### Extracted material
_____

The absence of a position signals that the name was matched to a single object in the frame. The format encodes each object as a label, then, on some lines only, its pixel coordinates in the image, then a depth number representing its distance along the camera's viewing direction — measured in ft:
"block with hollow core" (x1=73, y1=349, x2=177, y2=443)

_____

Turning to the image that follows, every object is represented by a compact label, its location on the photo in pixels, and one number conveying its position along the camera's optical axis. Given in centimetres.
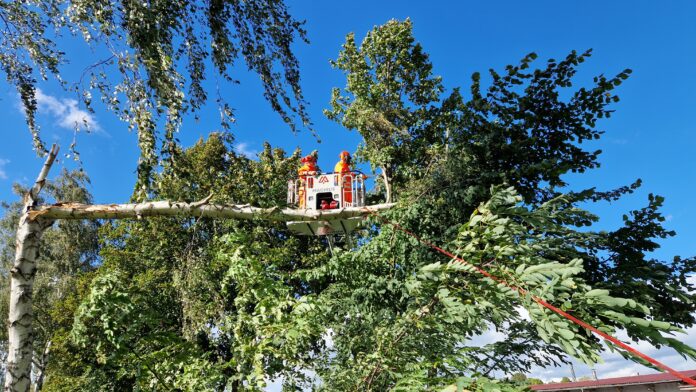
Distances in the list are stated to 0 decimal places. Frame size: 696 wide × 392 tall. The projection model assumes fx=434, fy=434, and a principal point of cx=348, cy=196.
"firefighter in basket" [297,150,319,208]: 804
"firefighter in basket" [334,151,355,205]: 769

_____

### The problem
In which lines of the records does the word "position" appear? Copy each of them.

### Result for this task
The absence of a position signals that the name was matched to a single object in the frame. The format encodes each object as a label, then, on some lines only, its pixel coordinates in the image, then a depth number representing its distance along the camera's viewing direction — measured in ft:
Turning to the image that follows, every object is represented by a compact label, its location on the photo in pixels, and one number conveying its position along the camera's optical axis. Given in centimetres.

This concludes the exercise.